Sentiment Analysis with songs

Sentiment analysis is the interpretation and classification of emotions (positive, negative and neutral) within text data using natural language processing(NLP) techniques.
In this session, we are going to use songs from R package genius with bing lexicon. The bing lexicon categorizes words in a binary fashion into positive and negative categories with weighted sentiment scores.
First, load libraries
library(pacman)
p_load(tidyr,tidyverse,tidytext,forcats, genius)
then download songs using genius functions and perform sentiment analysis. Steps are described below.
- Aerosmith - I don’t want to miss a thing
#get song lyrics
aero_smith_i_don <- genius_lyrics(artist = "Aerosmith", song = " I don't want to miss a thing")
aero_smith_i_don
## # A tibble: 59 x 3
## track_title line lyric
## <chr> <int> <chr>
## 1 I Don’t Want to Miss a T… 1 I could stay awake just to hear you breathin'
## 2 I Don’t Want to Miss a T… 2 Watch you smile while you are sleeping
## 3 I Don’t Want to Miss a T… 3 While you're far away and dreaming
## 4 I Don’t Want to Miss a T… 4 I could spend my life in this sweet surrender
## 5 I Don’t Want to Miss a T… 5 I could stay lost in this moment forever
## 6 I Don’t Want to Miss a T… 6 Where every moment spent with you is a momen…
## 7 I Don’t Want to Miss a T… 7 Don't want to close my eyes
## 8 I Don’t Want to Miss a T… 8 I don't want to fall asleep
## 9 I Don’t Want to Miss a T… 9 'Cause I'd miss you, baby
## 10 I Don’t Want to Miss a T… 10 And I don't wanna miss a thing
## # … with 49 more rows
#tidy up lyrics
i_dont_tidy <- aero_smith_i_don %>% select(lyric, track_title) %>% unnest_tokens(word, lyric)

**RAW RECORDS**.
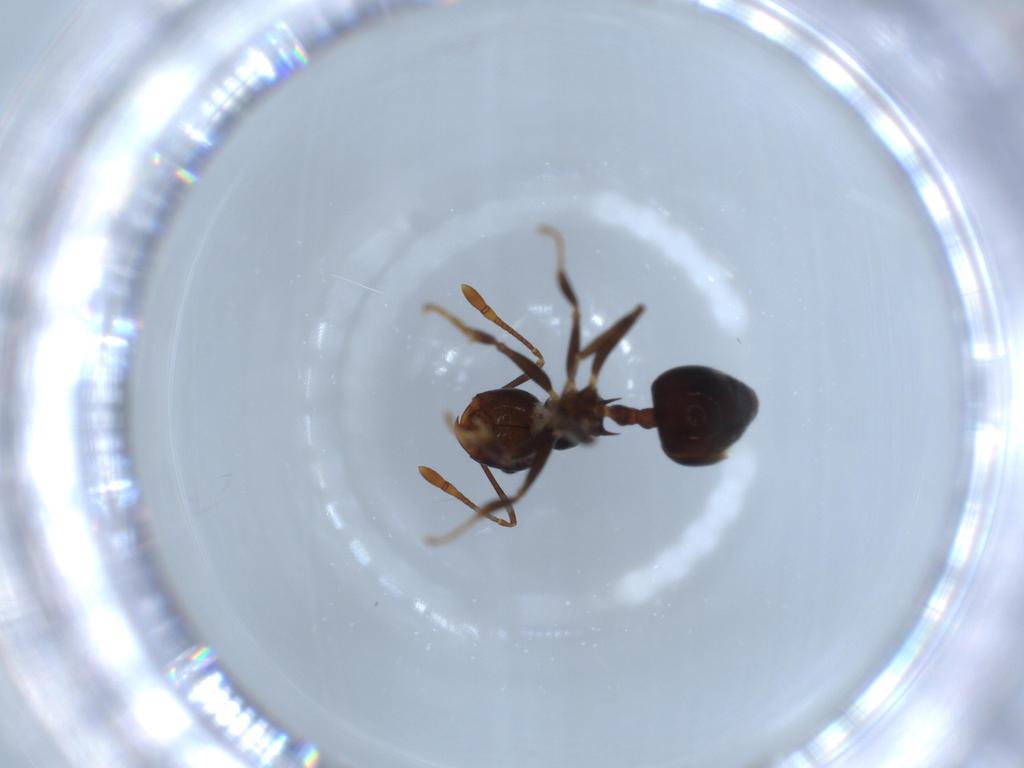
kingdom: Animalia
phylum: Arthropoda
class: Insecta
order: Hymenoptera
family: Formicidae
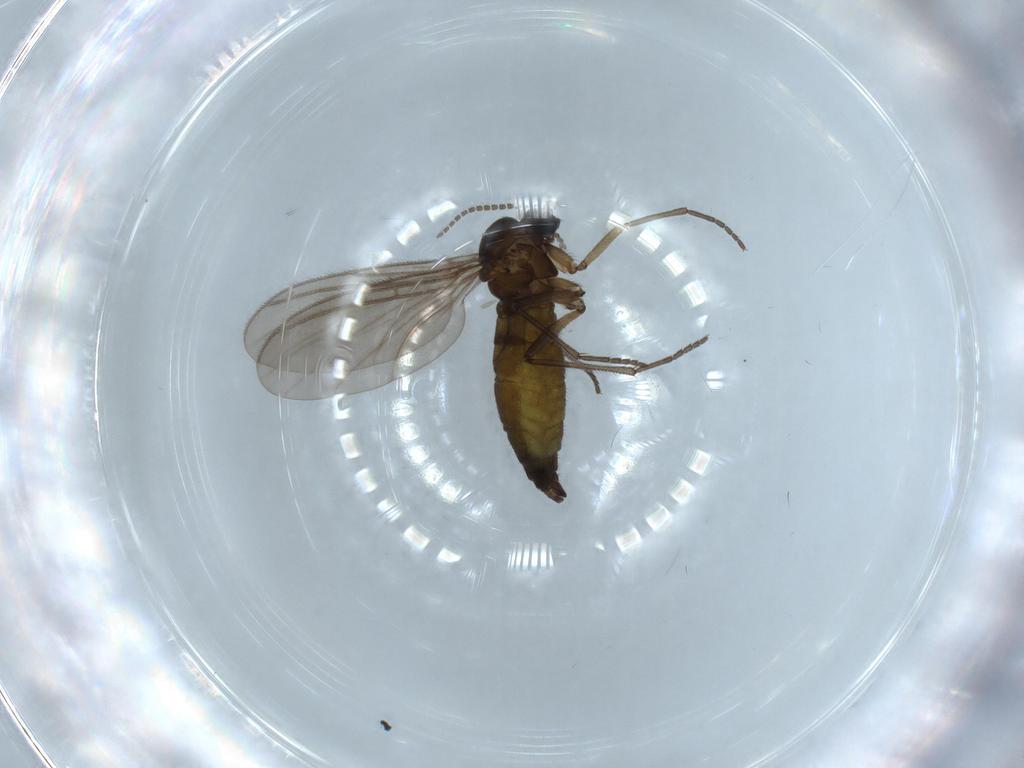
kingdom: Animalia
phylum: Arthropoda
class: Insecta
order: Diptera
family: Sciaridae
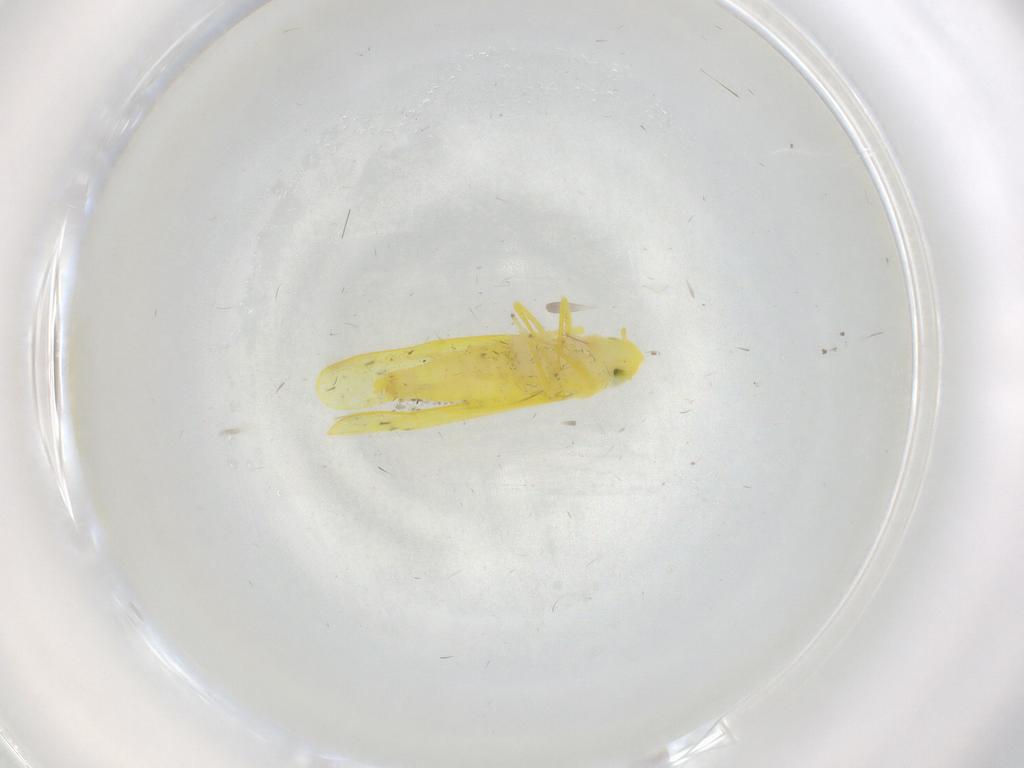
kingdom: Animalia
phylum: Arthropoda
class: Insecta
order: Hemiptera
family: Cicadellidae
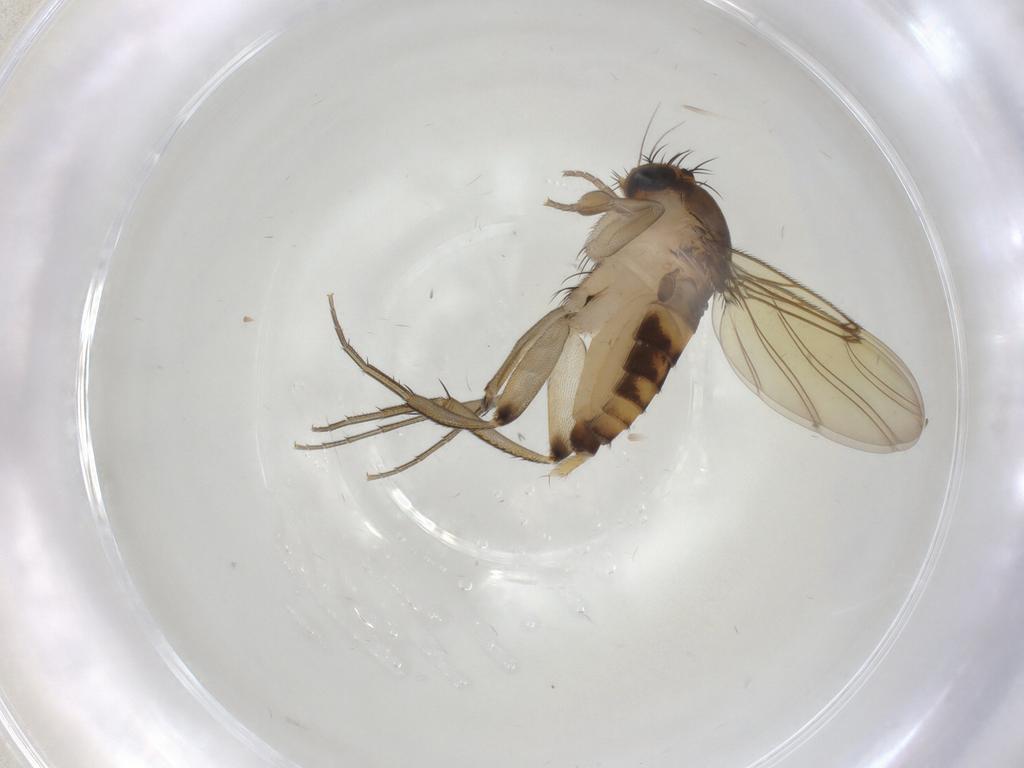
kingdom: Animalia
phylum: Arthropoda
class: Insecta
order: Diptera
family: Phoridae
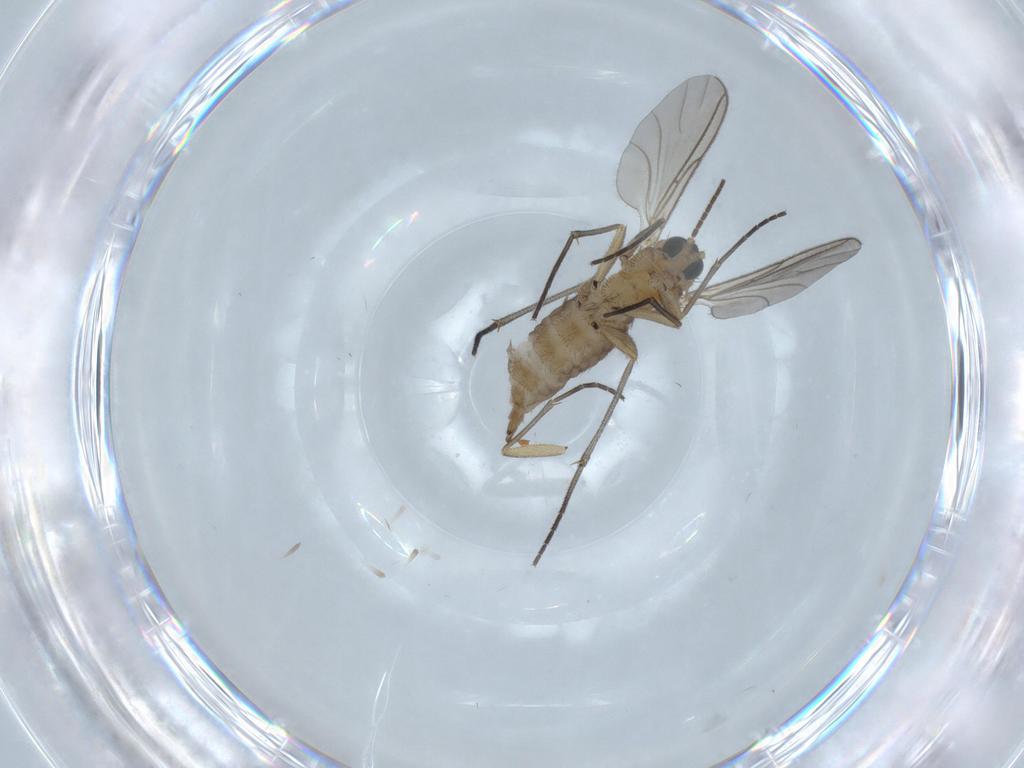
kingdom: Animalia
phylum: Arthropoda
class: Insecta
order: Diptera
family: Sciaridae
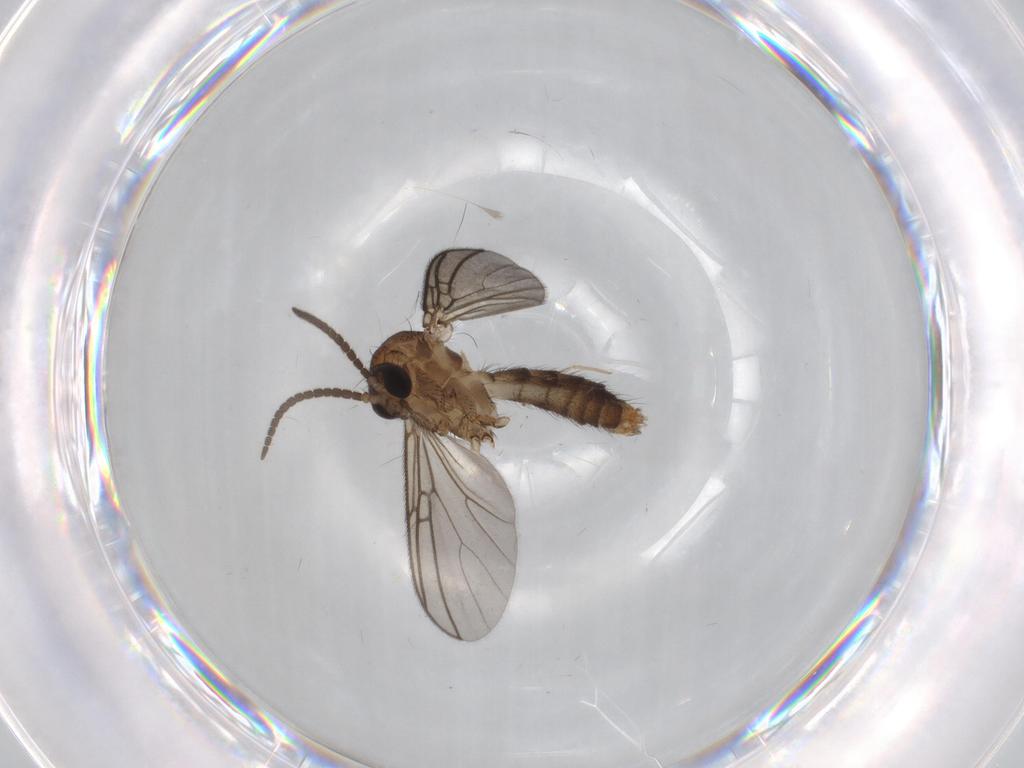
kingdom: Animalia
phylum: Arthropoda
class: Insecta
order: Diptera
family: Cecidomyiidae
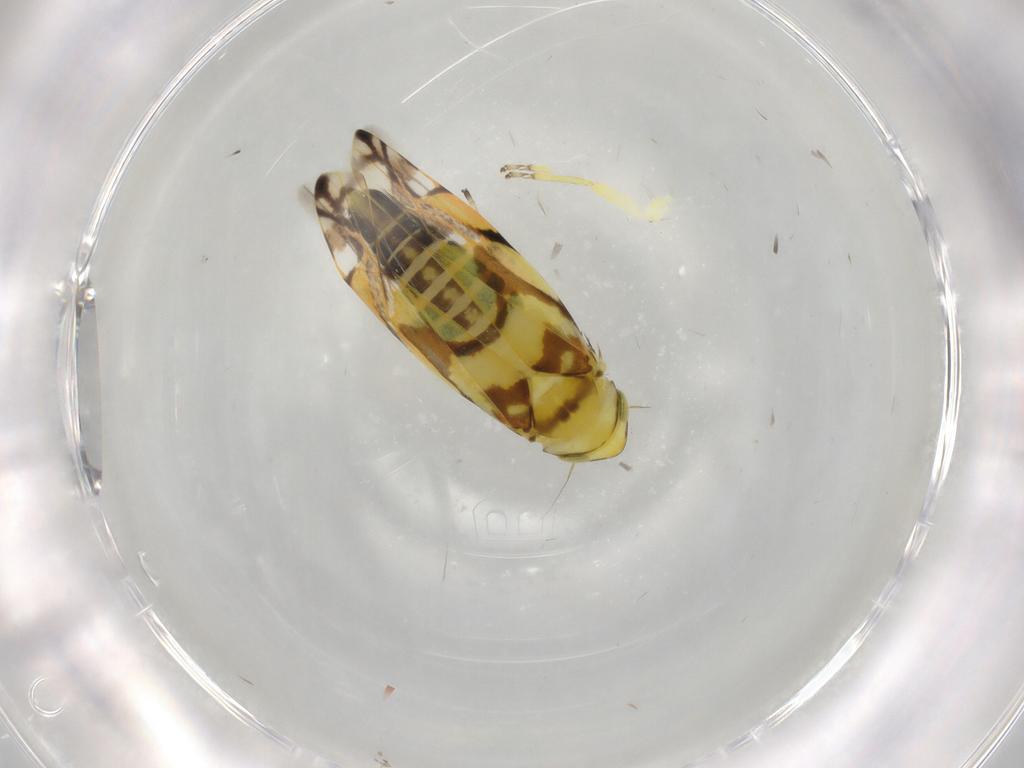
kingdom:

**JOBS**.
1. According to the text on sentiment analysis with songs, how does the bing lexicon categorize words?
2. Write out the text on sentiment analysis with songs again, starting with "Sentiment analysis is" and going on through "language processing(NLP) techniques.", and switch "classification" to "categorization".
3. Proceed with the text on sentiment analysis with songs, picking up after its last line.

**ANSWERS IN ORDER**.
1. It categorizes words in a binary fashion into positive and negative categories with weighted sentiment scores.

2.
Sentiment analysis is the interpretation and categorization of emotions (positive, negative and neutral) within text data using natural language processing(NLP) techniques.

3.
i_dont_tidy
## # A tibble: 390 x 2
## track_title word
## <chr> <chr>
## 1 I Don’t Want to Miss a Thing i
## 2 I Don’t Want to Miss a Thing could
## 3 I Don’t Want to Miss a Thing stay
## 4 I Don’t Want to Miss a Thing awake
## 5 I Don’t Want to Miss a Thing just
## 6 I Don’t Want to Miss a Thing to
## 7 I Don’t Want to Miss a Thing hear
## 8 I Don’t Want to Miss a Thing you
## 9 I Don’t Want to Miss a Thing breathin
## 10 I Don’t Want to Miss a Thing watch
## # … with 380 more rows
# join with sentiment lexicon
i_dont_sentiments<- i_dont_tidy%>%
inner_join(get_sentiments("bing"), by = c(word = "word"))
i_dont_sentiments
## # A tibble: 35 x 3
## track_title word sentiment
## <chr> <chr> <chr>
## 1 I Don’t Want to Miss a Thing smile positive
## 2 I Don’t Want to Miss a Thing sweet positive
## 3 I Don’t Want to Miss a Thing surrender negative
## 4 I Don’t Want to Miss a Thing lost negative
## 5 I Don’t Want to Miss a Thing treasure positive
## 6 I Don’t Want to Miss a Thing fall negative
## 7 I Don’t Want to Miss a Thing miss negative
## 8 I Don’t Want to Miss a Thing miss negative
## 9 I Don’t Want to Miss a Thing miss negative
## 10 I Don’t Want to Miss a Thing miss negative
## # … with 25 more rows
#bargraph word-sentiment
i_dont_sentiments %>%
count(sentiment, word) %>%
ungroup() %>%
mutate(n = ifelse(sentiment == "negative", -n, n)) %>%
mutate(word = reorder(word, n)) %>%
ggplot(aes(word, n, fill = sentiment)) +
geom_bar(stat = "identity") +
ylab("Contribution to sentiment") +
coord_flip()
- The Weeknd - Earned It
the_weeknd_earned_it <- genius_lyrics(artist = "The Weeknd", song = "Earned It")
the_weeknd_earned_it
## # A tibble: 51 x 3
## track_title line lyric
## <chr> <int> <chr>
## 1 Earned It 1 I'ma care for you
## 2 Earned It 2 I'ma care for you, you, you, you
## 3 Earned It 3 You make it look like it's magic (Oh yeah)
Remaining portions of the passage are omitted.